Articolo ::
:::
Il film di Magni, non è quindi un doppione di quello di Gallone: lo Scipione descritto nell’opera del regista romano non è il guerriero impegnato nel Ticino o a Cartagine, ma l’uomo politico, uno Scipione ormai avanti negli anni, costretto a difendersi, lui che aveva sempre attaccato, da un nemico ben più pericoloso dei cartaginesi: la calunnia. Prendendo a pretesto i 500 talenti che Scipione aveva avuto da Antioco di Siria come bottino di guerra, e di cui egli non riteneva di dover dar conto, gli avversari del vecchio generale, capeggiati da Catone, gli intentano un processo che costringe l’Africano ad andarsene da Roma pronunciando la frase consegnata alla storia: “ Ingrata patria non avrai le mie ossa”
:::
Esercizio proposto 1 ::
Risponda alle seguenti domande sull'articolo:
(a) Chi capeggia gli avversari di Scipione?
(b) Quanti talenti aveva avuto Scipione da Antioco di Siria come bottino di guerra?
(c) Quale frase pronuncia Scipione andandosene da Roma?
:::
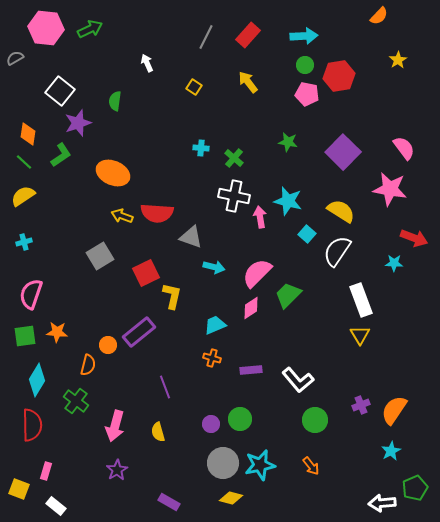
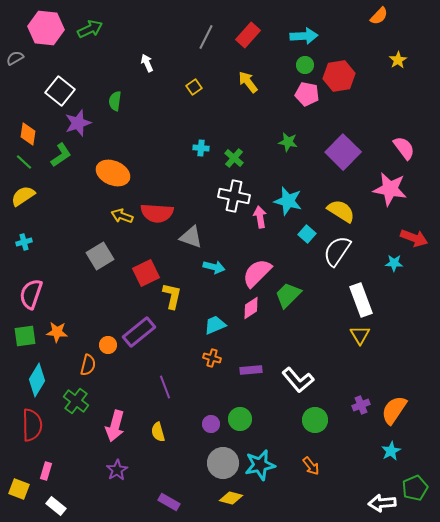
yellow square at (194, 87): rotated 21 degrees clockwise
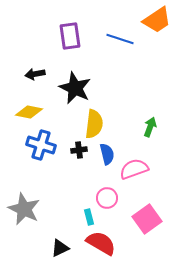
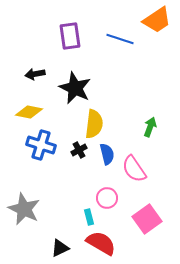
black cross: rotated 21 degrees counterclockwise
pink semicircle: rotated 104 degrees counterclockwise
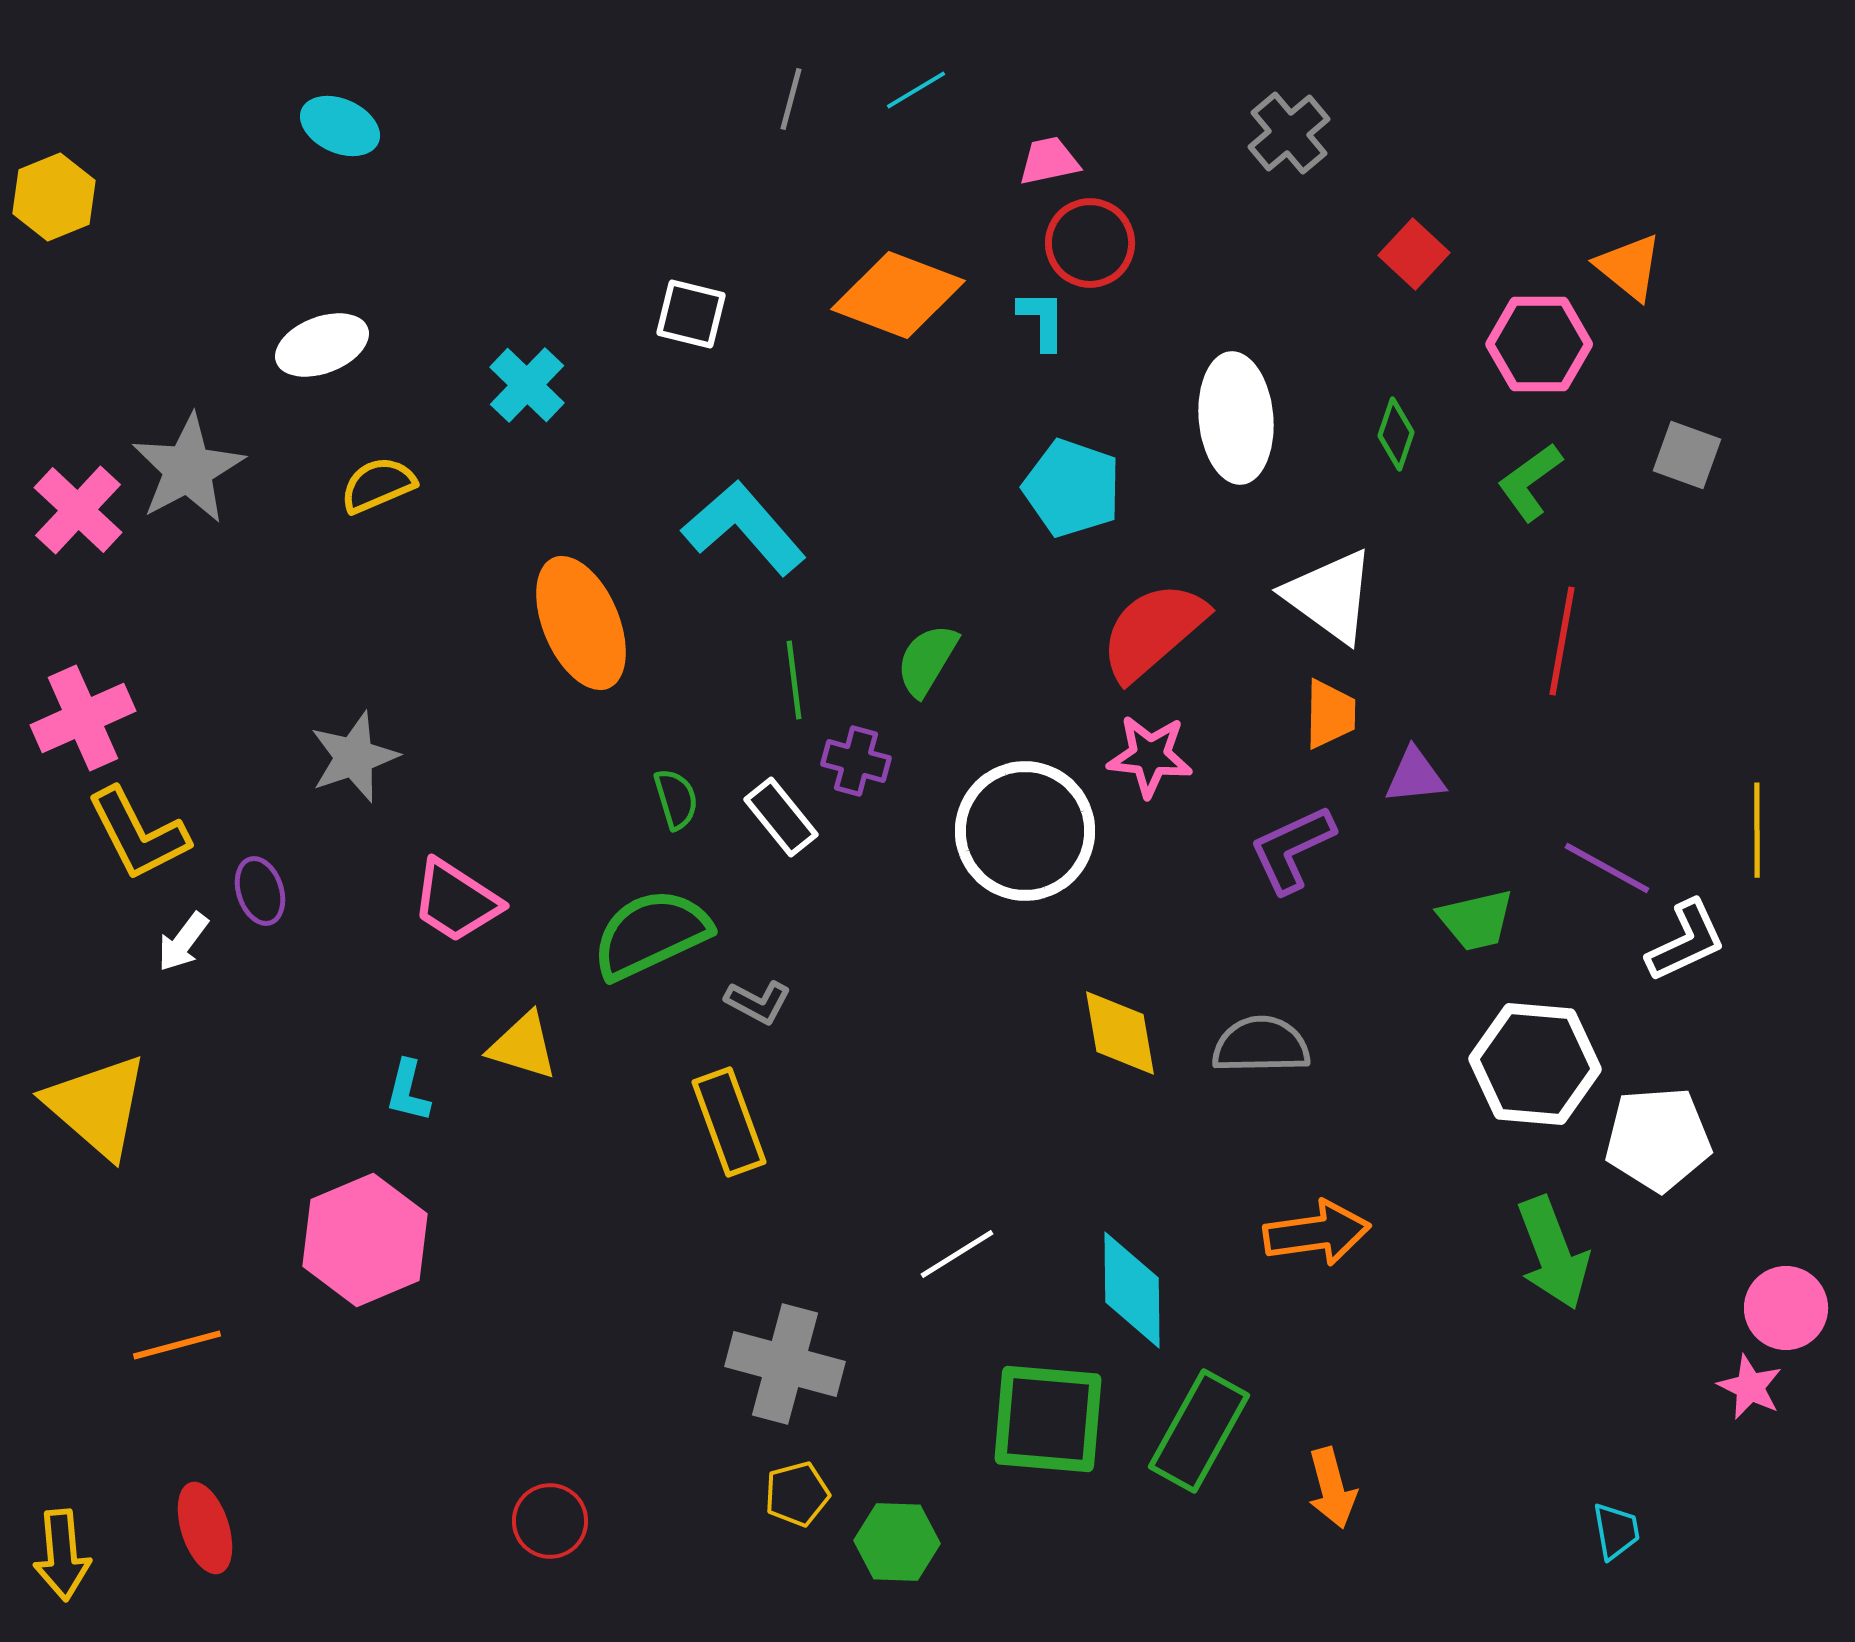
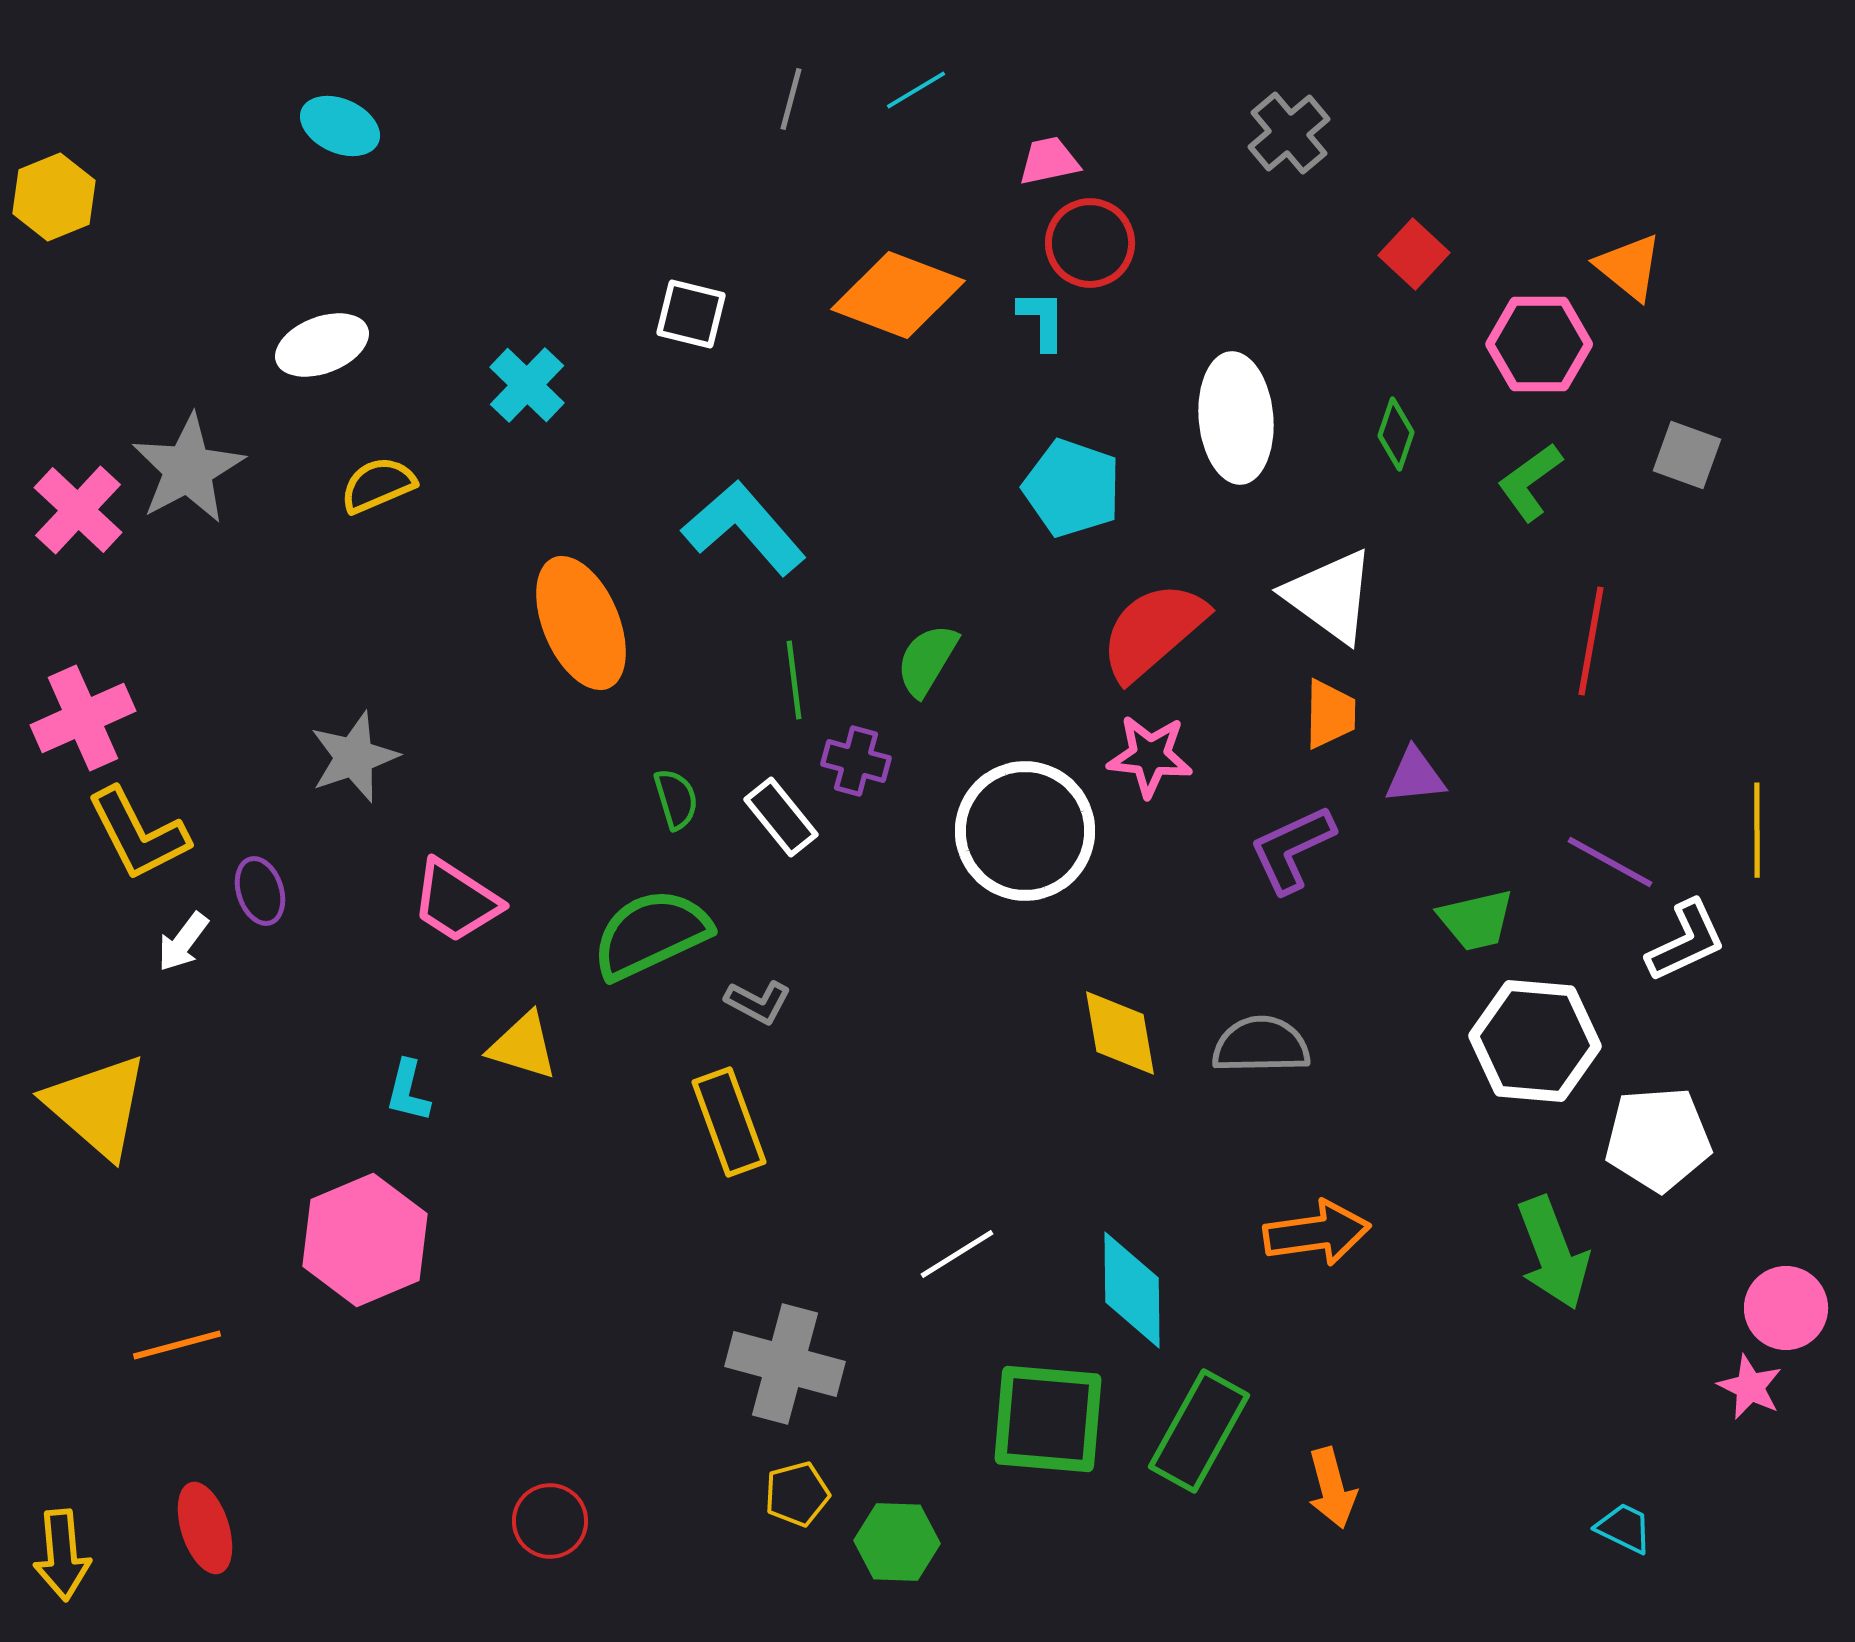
red line at (1562, 641): moved 29 px right
purple line at (1607, 868): moved 3 px right, 6 px up
white hexagon at (1535, 1064): moved 23 px up
cyan trapezoid at (1616, 1531): moved 8 px right, 3 px up; rotated 54 degrees counterclockwise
:::
Esercizio proposto 2 :: Inserisca le righe del blocco 1 in una tabella Markdown con le colonne «Numero» e «Contenuto», numerandole progressivamente a partire da 1. Escluda le immagini e le eventuali righe vuote.

Soluzione dell'esercizio 1 ::
(a) Catone.
(b) 500 talenti.
(c) "Ingrata patria non avrai le mie ossa".

Soluzione dell'esercizio 2 ::
| Numero | Contenuto |
|---|---|
| 1 | yellow square at (194, 87): rotated 21 degrees clockwise |
| 2 | black cross: rotated 21 degrees counterclockwise |
| 3 | pink semicircle: rotated 104 degrees counterclockwise |
| 4 | red line at (1562, 641): moved 29 px right |
| 5 | purple line at (1607, 868): moved 3 px right, 6 px up |
| 6 | white hexagon at (1535, 1064): moved 23 px up |
| 7 | cyan trapezoid at (1616, 1531): moved 8 px right, 3 px up; rotated 54 degrees counterclockwise |